Since 1998, BBQ lovers across San Diego County have turned to restaurateur Phil Pace to satisfy a singular craving: mesquite grilled baby back and beef ribs, chicken and sandwiches. Serving thousands of customers a day from a diverse clientele of skateboarders to Bentleys, Phil has built his foundation on consistency, quality, freshness and friendly service.
"We thrive on providing each guest with the 'Phil's Experience', which basically comes down to organized chaos," laughs owner Phil Pace. "The biggest reason behind our success is our loyal customers who have supported us and waited in line for a taste of BBQ since '98."

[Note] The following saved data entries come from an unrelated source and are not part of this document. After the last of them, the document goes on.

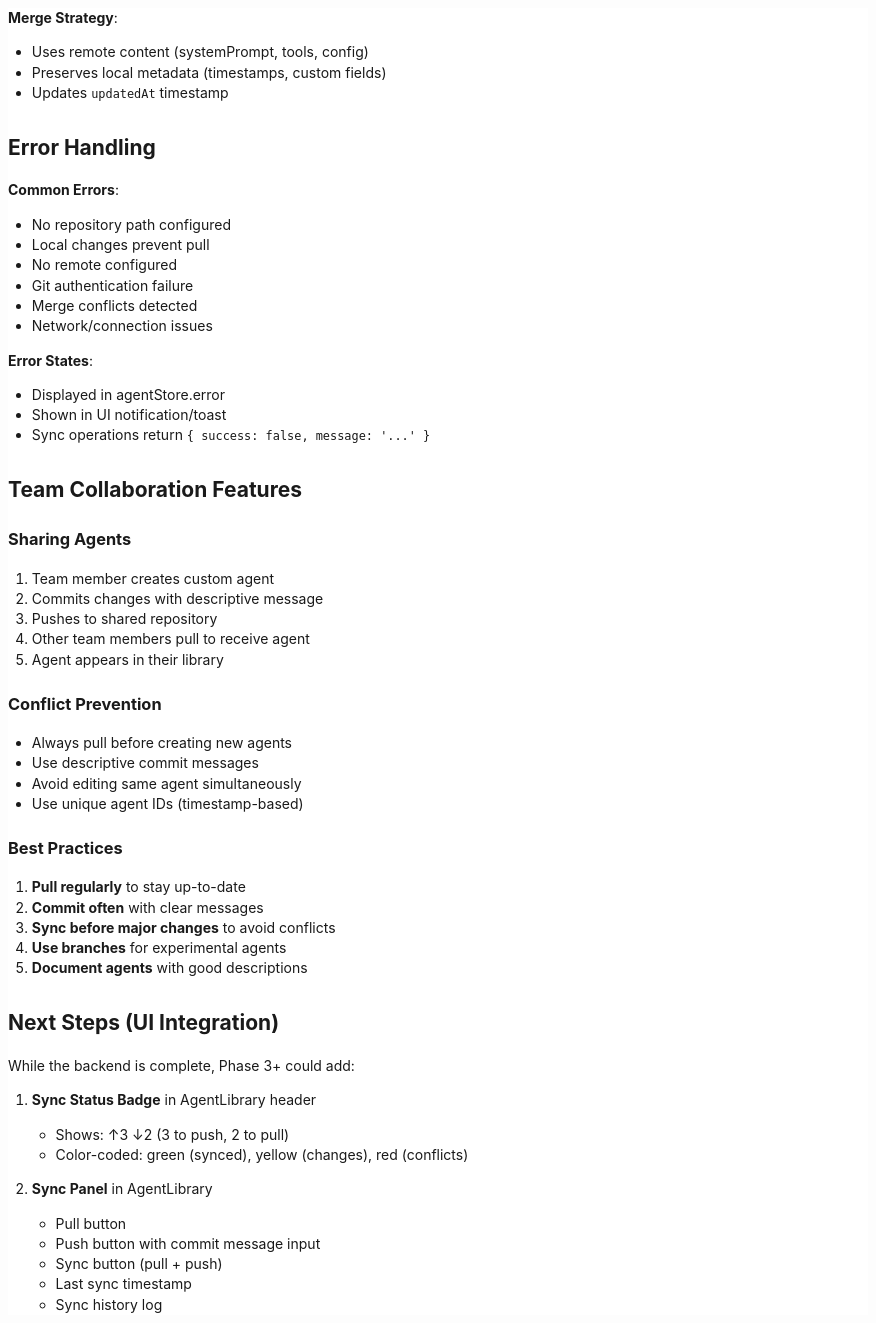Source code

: **Merge Strategy**:
- Uses remote content (systemPrompt, tools, config)
- Preserves local metadata (timestamps, custom fields)
- Updates `updatedAt` timestamp

## Error Handling

**Common Errors**:
- No repository path configured
- Local changes prevent pull
- No remote configured
- Git authentication failure
- Merge conflicts detected
- Network/connection issues

**Error States**:
- Displayed in agentStore.error
- Shown in UI notification/toast
- Sync operations return `{ success: false, message: '...' }`

## Team Collaboration Features

### Sharing Agents
1. Team member creates custom agent
2. Commits changes with descriptive message
3. Pushes to shared repository
4. Other team members pull to receive agent
5. Agent appears in their library

### Conflict Prevention
- Always pull before creating new agents
- Use descriptive commit messages
- Avoid editing same agent simultaneously
- Use unique agent IDs (timestamp-based)

### Best Practices
1. **Pull regularly** to stay up-to-date
2. **Commit often** with clear messages
3. **Sync before major changes** to avoid conflicts
4. **Use branches** for experimental agents
5. **Document agents** with good descriptions

## Next Steps (UI Integration)

While the backend is complete, Phase 3+ could add:

1. **Sync Status Badge** in AgentLibrary header
   - Shows: ↑3 ↓2 (3 to push, 2 to pull)
   - Color-coded: green (synced), yellow (changes), red (conflicts)

2. **Sync Panel** in AgentLibrary
   - Pull button
   - Push button with commit message input
   - Sync button (pull + push)
   - Last sync timestamp
   - Sync history log
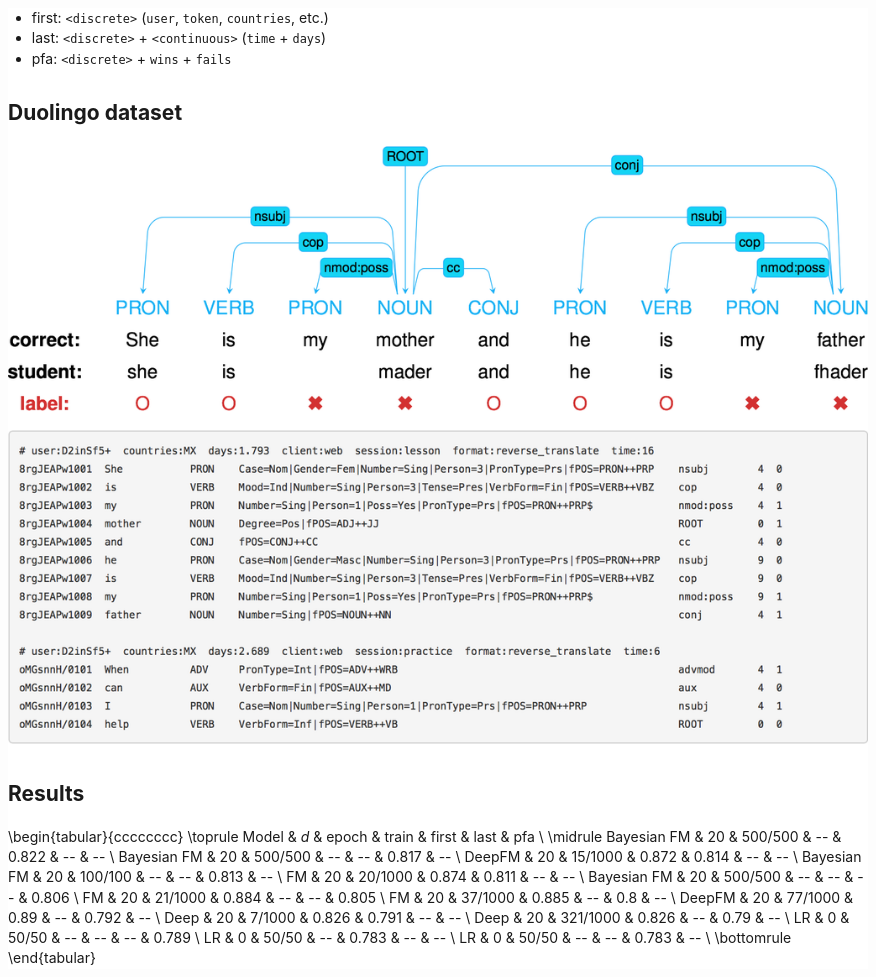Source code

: - first: `<discrete>` (`user`, `token`, `countries`, etc.)
- last: `<discrete>` + `<continuous>` (`time` + `days`)
- pfa: `<discrete>` + `wins` + `fails`

## Duolingo dataset

![](figures/duolingo.png)

![](figures/duolingo2.png)

## Results

\begin{tabular}{cccccccc}
\toprule
  Model &  $d$ &     epoch &  train &  first &   last &    pfa \\
\midrule
Bayesian FM &   20 &   500/500 &     -- &  0.822 &     -- &     -- \\
Bayesian FM &   20 &   500/500 &     -- &     -- &  0.817 &     -- \\
     DeepFM &   20 &   15/1000 &  0.872 &  0.814 &     -- &     -- \\
Bayesian FM &   20 &   100/100 &     -- &     -- &  0.813 &     -- \\
         FM &   20 &   20/1000 &  0.874 &  0.811 &     -- &     -- \\
Bayesian FM &   20 &   500/500 &     -- &     -- &     -- &  0.806 \\
         FM &   20 &   21/1000 &  0.884 &     -- &     -- &  0.805 \\
         FM &   20 &   37/1000 &  0.885 &     -- &    0.8 &     -- \\
     DeepFM &   20 &   77/1000 &   0.89 &     -- &  0.792 &     -- \\
       Deep &   20 &    7/1000 &  0.826 &  0.791 &     -- &     -- \\
       Deep &   20 &  321/1000 &  0.826 &     -- &   0.79 &     -- \\
         LR &    0 &     50/50 &     -- &     -- &     -- &  0.789 \\
         LR &    0 &     50/50 &     -- &  0.783 &     -- &     -- \\
         LR &    0 &     50/50 &     -- &     -- &  0.783 &     -- \\
\bottomrule
\end{tabular}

Since opening its doors in San Diego, Phil's BBQ has served over one million gallons of Phil’s signature BBQ sauce (enough to fill Shamu's tank). Expanding from four employees to well over 400, Phil's BBQ has become an employer of choice in San Diego. In 2007, after the smoke cleared from the original Phil's BBQ location in Mission Hills, the restaurant relocated to a much larger space in Point Loma. Even with a change of location, the Phil's experience and menu remains the same: long lines of anticipation, an energetic, friendly atmosphere, fantastic food, huge portions and many, many, paper towels. In 2010, Phil's BBQ San Marcos opened with great anticipation from our fans in the northern portion of San Diego County. Santee and Petco Park opened in 2012, and our fifth restaurant opened in 2013 at San Diego International Airport.